TRAVAIL DEMANDÉ —
1/ Dans la chronique sur Baltimore, relevez les maux qui composent le portrait peu flatteur que la série fait de la ville.
2/ Répondez brièvement à ces questions sur la chronique sur Baltimore :
(a) Dans quelle ville se situe la maison-mère ?
(b) Quel quartier ouvrier Bill Bonner a-t-il traversé ?
(c) Quels emplois les hommes de ce quartier occupent-ils aujourd'hui ?
3/ Rédigez la suite de la chronique sur Baltimore après sa dernière phrase.

EXTRAIT CHOISI —
+ + + + + + +

La Chronique Agora

Baltimore, conteneurs et patrimoine

▪ Votre correspondante est actuellement en immersion dans une série policière : Sur Ecoute, pour être précise. Dans la mesure où l’intrigue se déroule dans la ville de Baltimore, où se situe notre maison-mère, je ne pouvais qu’être intéressée — d’autant que Baltimore n’attire pas franchement les feux des projecteurs hollywoodiens, d’ordinaire. Avec raison, vu le portrait peu flatteur qui en est tiré : corruption, violence, drogue, magouilles politiques…

Entre gangsters suivant des cours de marketing pour optimiser leurs trafics et flics ripoux, la série s’est intéressée au cas des dockers du port de Baltimore. On y voit navire après navire décharger des conteneurs bourrés à craquer de voitures, couches pour bébé, gadgets électroniques, etc. (et d’autres choses moins orthodoxes — mais je vais laisser le suspense intact, au cas où vous souhaiteriez le découvrir par vous-même…)

On entend beaucoup moins parler, en revanche, de navires qui chargent des conteneurs à destination du reste du monde. Et comme le déclare un docker regardant d’un oeil fataliste une sidérurgie désaffectée, destinée à devenir un ensemble immobilier de prestige : « autrefois, on fabriquait des trucs, ici »

▪ Bill Bonner abordait le même sujet il y a quelques jours :

« Alors que nous roulions dans Baltimore récemment, nous avons traversé un quartier ouvrier appelé Dundalk. Il y a cinquante ans de ça y vivaient des familles d’ouvriers, gagnant de bons salaires à l’usine General Motors… chez Bethlehem Steel… dans les terminaux de fret, les sidérurgies et les usines ».

« Aujourd’hui ? Les usines ont en grande partie disparu. Les hommes occupent des emplois à bas salaire dans le secteur des services. Mais ils vivent encore à Dundalk. Nous n’avons pas de faits. Simplement des observations et des suppositions. Mais les ronds-de-cuir ont déjà conclu que les Etats-Unis ont beaucoup moins de ‘mobilité sociale’ qu’autrefois… et même moins que les Etats-Providence sclérosés d’Europe ».

+ + + + + + +

DONNÉES FOURNIES —
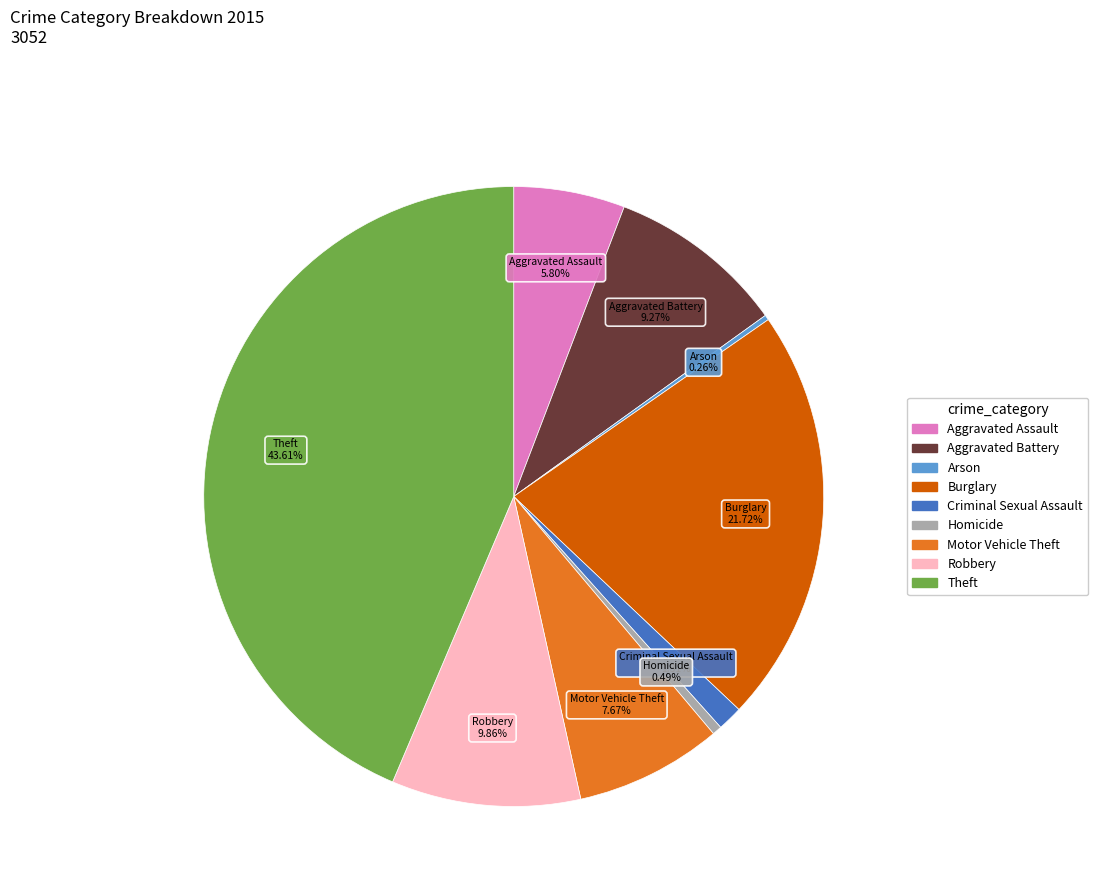

Between Aggravated Assault and Motor Vehicle Theft, which is larger?

Motor Vehicle Theft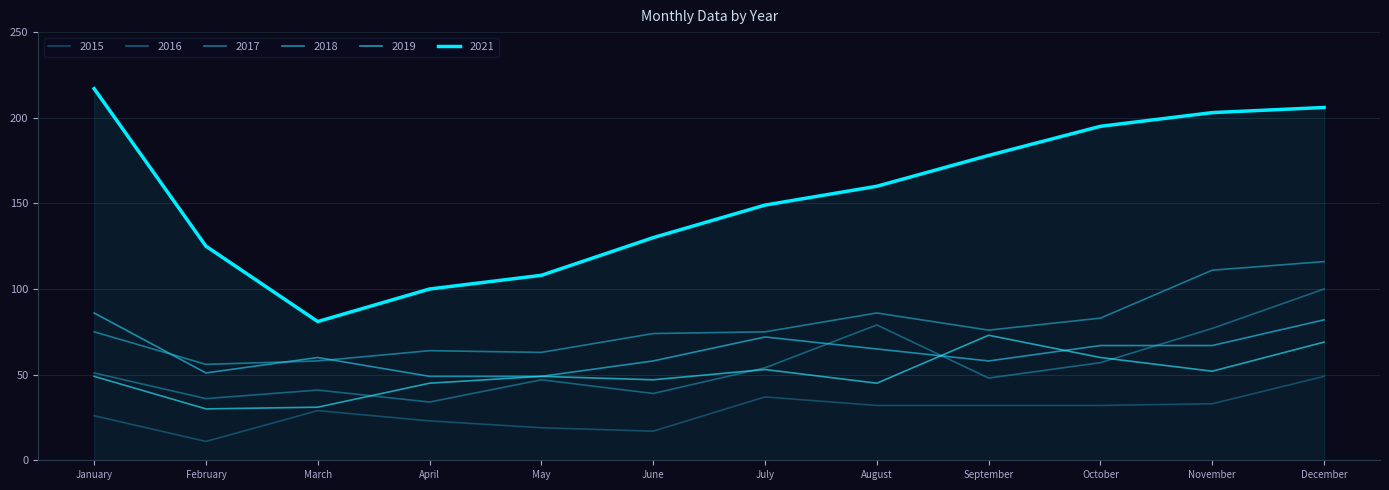

The 2017 series shows 56 at February. True or false?

True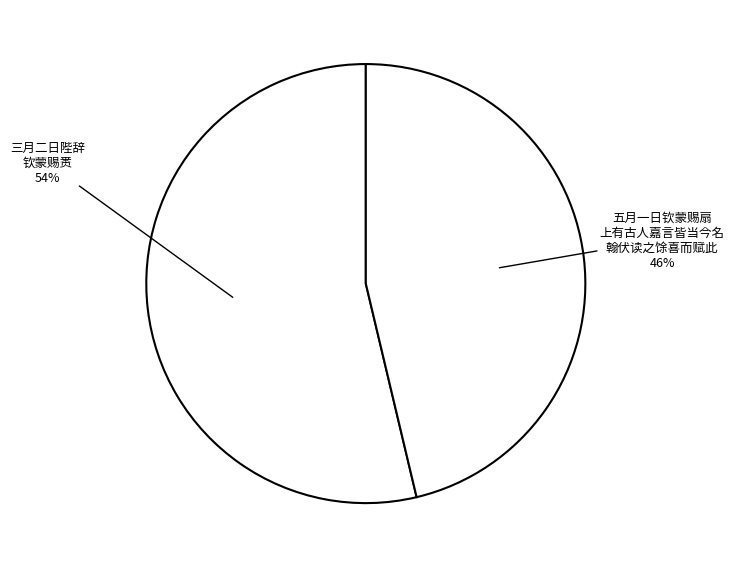

Approximately how many times larger is the value at 五月一日钦蒙赐扇 上有古人嘉言皆当今名 翰伏读之馀喜而赋此 compared to 三月二日陛辞 钦蒙赐赉?

0.9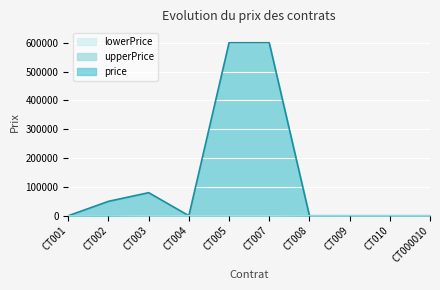

What is the lowest value of the lowerPrice series?

1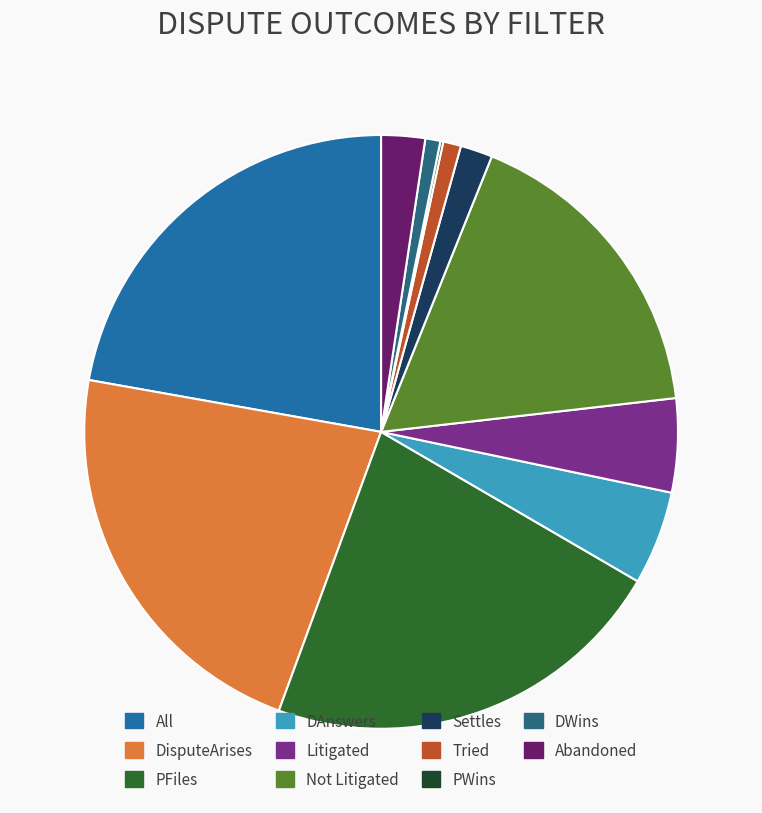

Which has a higher value, All or Tried?

All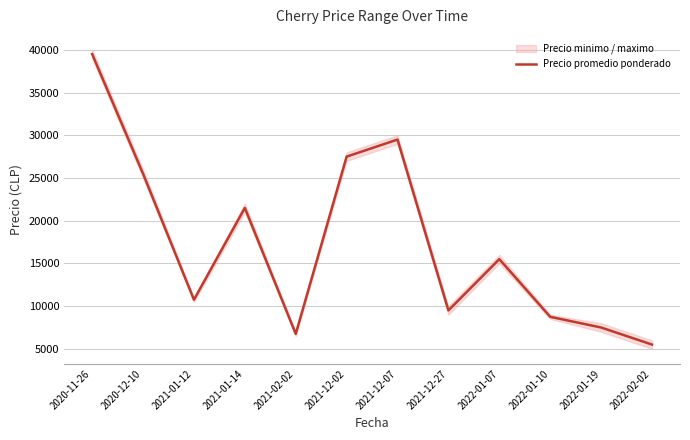

Which has a higher value, 2021-01-14 or 2022-02-02?

2021-01-14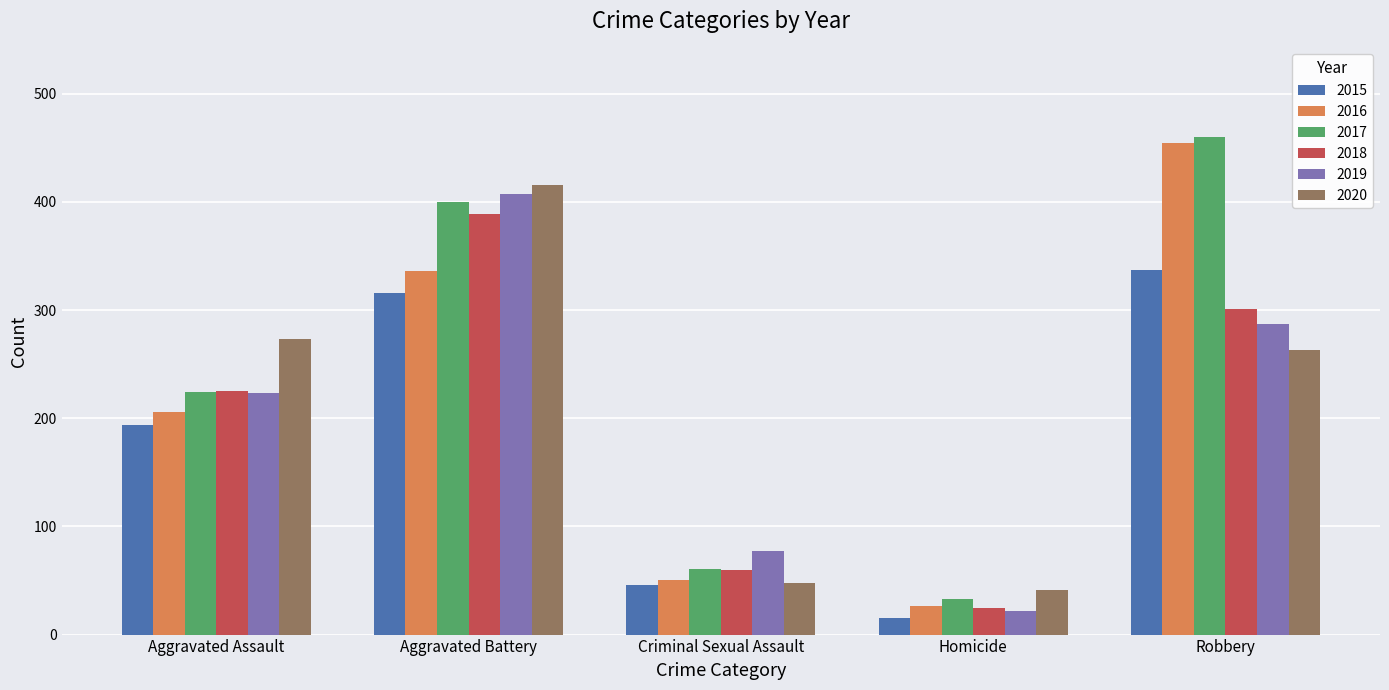

How many bars are there in each group?

6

+ + + + + + +

VOS RÉPONSES —
1/ corruption, violence, drogue, magouilles politiques

2/
(a) À Baltimore.
(b) Dundalk.
(c) Des emplois à bas salaire dans le secteur des services.

3/
Bill part ensuite sur une tangente plus philosophique :

« Pourquoi les gens restent-ils à Dundalk ? Sont-ils programmés pour le segment le plus bas de la classe moyenne ? Sont-ils culturellement faits pour des emplois peu qualifiés, à salaire limités ? Leur éducation les prédispose-t-elle à une telle situation ? »

« Les sociologues débattent quant aux causes. Ce qui nous intéresse, ce sont les effets. Quelle qu’en soit la raison, la génération suivante reprend là où la précédente s’est arrêtée ».

« Nous savons que la richesse est accumulée sur de nombreuses générations. […] Nous savons aussi que si l’on est né à New York plutôt qu’à New Delhi, la vie sera probablement plus facile. Nous savons que lorsqu’on est né dans une famille riche du centre de Manhattan, on sera probablement plus riche, en tant qu’adulte, que lorsqu’on est né dans une famille pauvre à Harlem ».

« Pourtant, combien de gens prennent la responsabilité de la richesse de leurs enfants ? Combien réfléchissent au moyen de faire travailler leur succès pour la génération suivante… et celle d’après ? »

▪ Pas nos dirigeants politiques, en tout cas, occupés qu’ils sont à dilapider l’argent public — en chargeant de dette nos enfants et petits-enfants.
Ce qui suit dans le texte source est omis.